Talent for the workplace of the future

Growing demand for technicians for mobility transition

If one thing became clear during the New Energy Forum, it is that the energy transition and everything around it is becoming mainstream. So much so that it is difficult for companies in this field to find sufficient staff. It’s no news that the installation industry can barely handle the work. What about companies in the mobility transition? The work of car mechanics, to take just one obvious example, is changing rapidly due to the rapid electrification of the Dutch vehicle fleet. Doesn’t that cause any problems? And can the northern companies that are at the forefront of developments find well-trained people? The training courses for, for example, drone pilots or hyperloop operators are not yet or hardly available.

Representatives from education (Anke de Poorte, Hanze University of Applied Sciences and Dick van der Plas, Noorderpoort) and business (Egbert Swierts, Drone Delivery Services; Stefan Marges, European Hyperloop Center and Aldwin Oechies, Holthausen Clean Technology) debated these and other questions, led by Auke Hoekstra (TU Eindhoven). Well, it never really became a debate; the participants agreed too much for that.

The three companies differ slightly in their stage of development. The European Hyperloop Center is still very much a research project; the need for personnel mainly concerns university graduates and HBO graduates. Holthausen, on the other hand, is about to scale up the production of their hydrogen trucks and is mainly looking for MBO and HBO students. Drone Delivery Services is somewhere in between. All in all, this quickly amounts to a few hundred vacancies in the coming year.

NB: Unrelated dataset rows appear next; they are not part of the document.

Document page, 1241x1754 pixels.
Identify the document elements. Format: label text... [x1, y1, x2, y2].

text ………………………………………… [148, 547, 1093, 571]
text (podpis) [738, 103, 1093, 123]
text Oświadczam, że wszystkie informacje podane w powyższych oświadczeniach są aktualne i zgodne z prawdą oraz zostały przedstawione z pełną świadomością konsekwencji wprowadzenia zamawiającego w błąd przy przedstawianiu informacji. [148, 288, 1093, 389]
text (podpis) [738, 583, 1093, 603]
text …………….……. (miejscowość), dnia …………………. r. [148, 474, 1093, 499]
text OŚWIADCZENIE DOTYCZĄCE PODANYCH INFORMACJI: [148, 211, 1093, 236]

Today’s students ask for social relevance

It has been a challenge for decades now to get enough students, especially girls, to choose technology. Anke de Poorte sees a great opportunity in the popularity of themes such as sustainability and energy transition. Hanze University of Applied Sciences now has two minors in this area, both of which are very popular. Dick van der Plas agrees that the image of some degree programs is changing and improving in many respects as a result of the transition. Less diesel, more electronics and screens. And, moreover, with a clear social relevance, something that today’s students find very important.

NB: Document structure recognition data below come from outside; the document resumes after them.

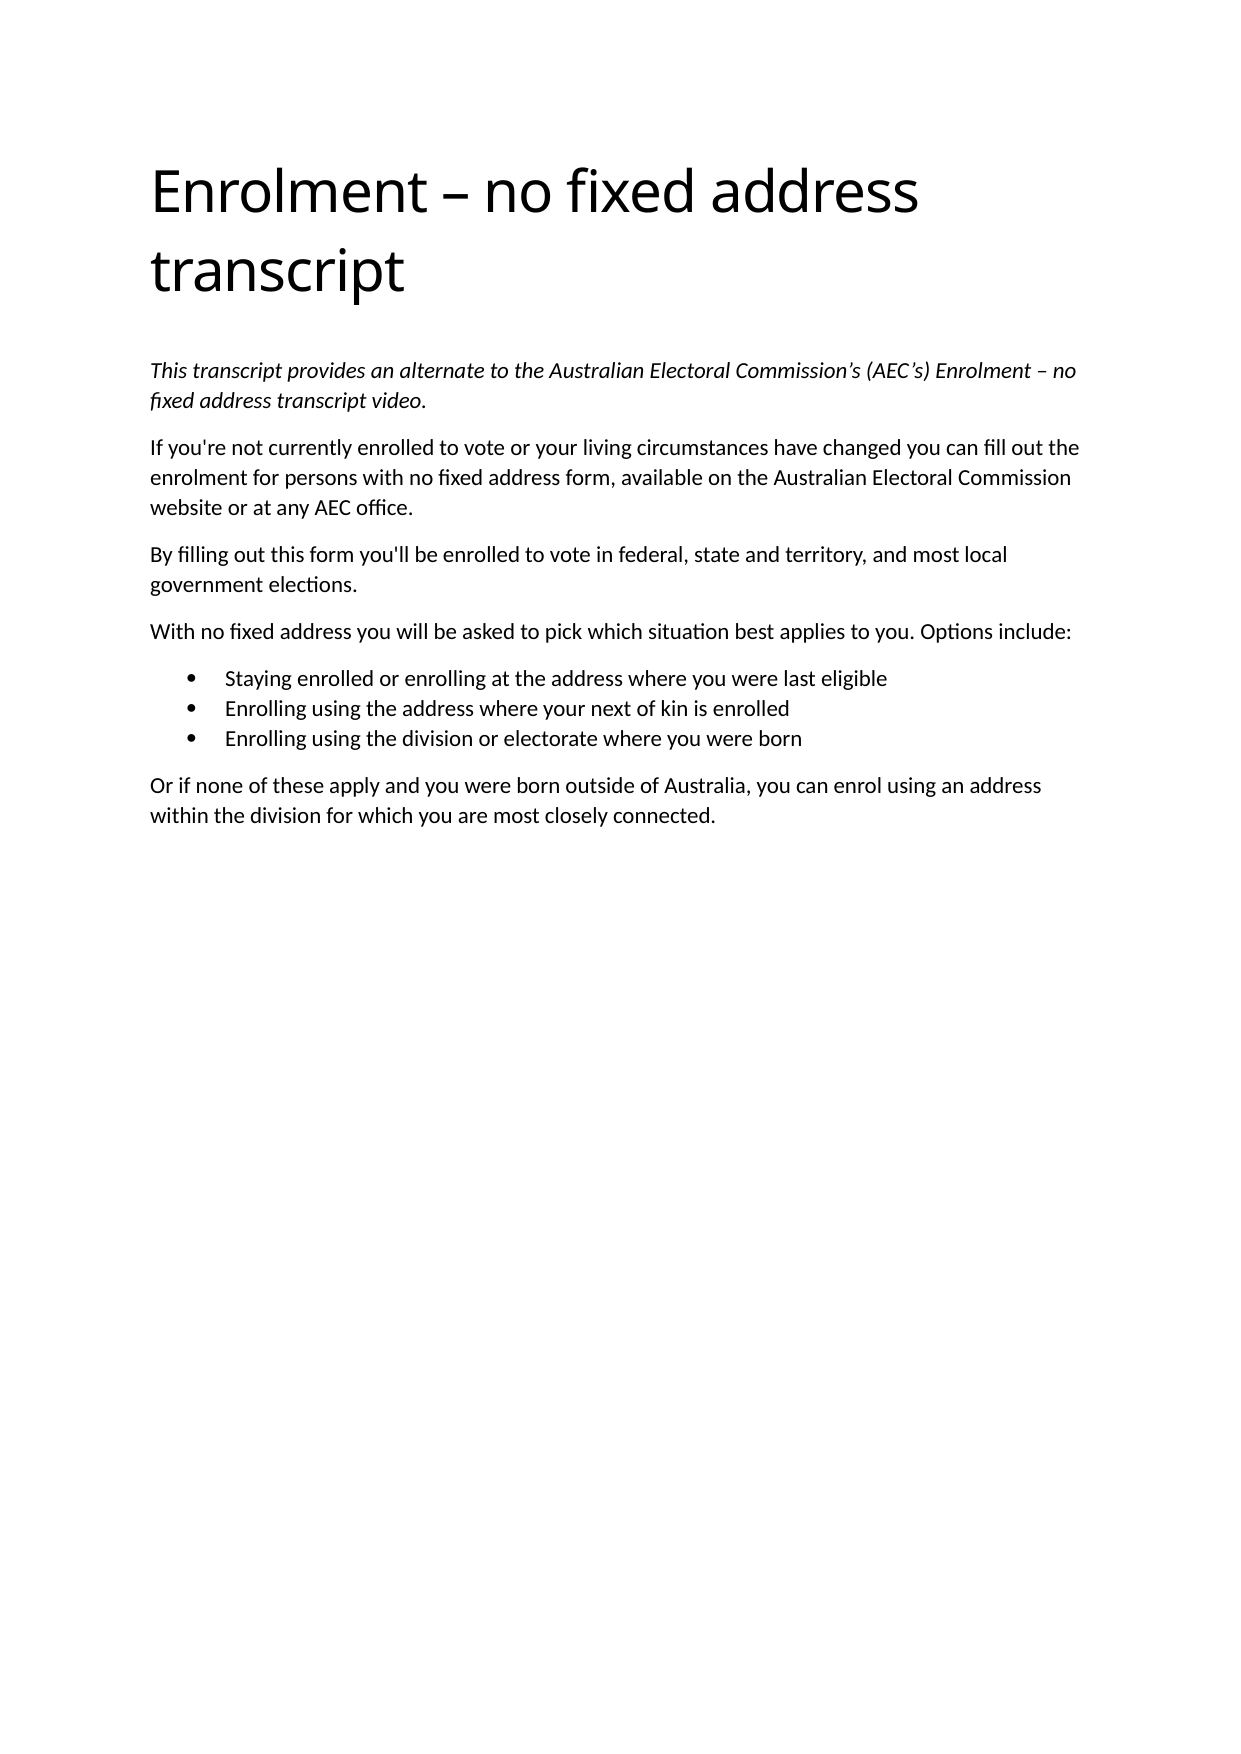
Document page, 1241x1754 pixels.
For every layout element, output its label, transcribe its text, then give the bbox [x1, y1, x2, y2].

text If you're not currently enrolled to vote or your living circumstances have changed you can fill out the enrolment for persons with no fixed address form, available on the Australian Electoral Commission website or at any AEC office. [150, 433, 1090, 521]
list Staying enrolled or enrolling at the address where you were last eligible [187, 664, 1090, 692]
list Enrolling using the division or electorate where you were born [187, 724, 1090, 753]
text By filling out this form you'll be enrolled to vote in federal, state and territory, and most local government elections. [150, 540, 1090, 598]
title Enrolment – no fixed address transcript [150, 150, 1090, 309]
text This transcript provides an alternate to the Australian Electoral Commission’s (AEC’s) Enrolment – no fixed address transcript video. [150, 356, 1090, 414]
list Enrolling using the address where your next of kin is enrolled [187, 694, 1090, 722]
text With no fixed address you will be asked to pick which situation best applies to you. Options include: [150, 617, 1090, 645]
text Or if none of these apply and you were born outside of Australia, you can enrol using an address within the division for which you are most closely connected. [150, 771, 1090, 830]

On the other hand, there are more socially relevant options in the technical area. Earthquake-proof building, water treatment, circular design. According to the participants, this is only an advantage. “You have to arouse interest in technology in primary and secondary education. The fact that there are a lot of ‘sexy’ technical courses can contribute enormously to this. The choice for a specific technical training will only follow later.”

Focus on learning ability

Discussion leader Hoekstra wonders whether the speed of developments is not a problem. After all, there is a delay of at least six years between setting up a program and the first graduation. Both educators in the panel are very aware of this. They are therefore increasingly focusing on developing the most crucial skill of all: learning ability. The Institute for Engineering of the Hanze University of Applied Sciences is therefore completely switching to problem-based education. The Noorderpoort also works on a project basis as much as possible, based on real questions from the business community.

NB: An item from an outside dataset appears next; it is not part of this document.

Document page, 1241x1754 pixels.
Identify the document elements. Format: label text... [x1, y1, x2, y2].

The companies are realistic enough to accept that the educators are lagging behind their needs – that’s a price you pay when working with brand new technology. Holthausen, which builds the hydrogen-powered Hyzon trucks in Winschoten, is currently recruiting dozens of mechanics at VMBO and MBO level. Preferably, the applicants have completed a relevant technical training, but they will have to learn more anyway. So interest, curiosity and the will to learn are important criteria in the recruitment. This actually fits in seamlessly with the emphasis that schools place on learning ability.

The scarcity of technicians could also be an incentive to focus more on retraining. Hoekstra draws a comparison with the shortage of computer scientists in the eighties. Thousands of unemployed academics and HBO graduates were then retrained for entry-level positions in IT. A historian often turned out to be an excellent programmer. The panel agrees that there are opportunities there, but it is more difficult and on a smaller scale: “We simply don’t have thousands of unemployed academics at the moment.”

About the New Energy Forum 2022

The second edition of New Energy Forum took place on 23 June. New Energy Forum is the event for the (upcoming) energy and mobility professional, with this year’s theme ‘Breaking Barriers’. Visitors were challenged with and inspired by the latest developments in the energy transition and sustainable mobility innovations. The New Energy Forum is organized by Hive.Mobility, EnTranCe and New Energy Coalition.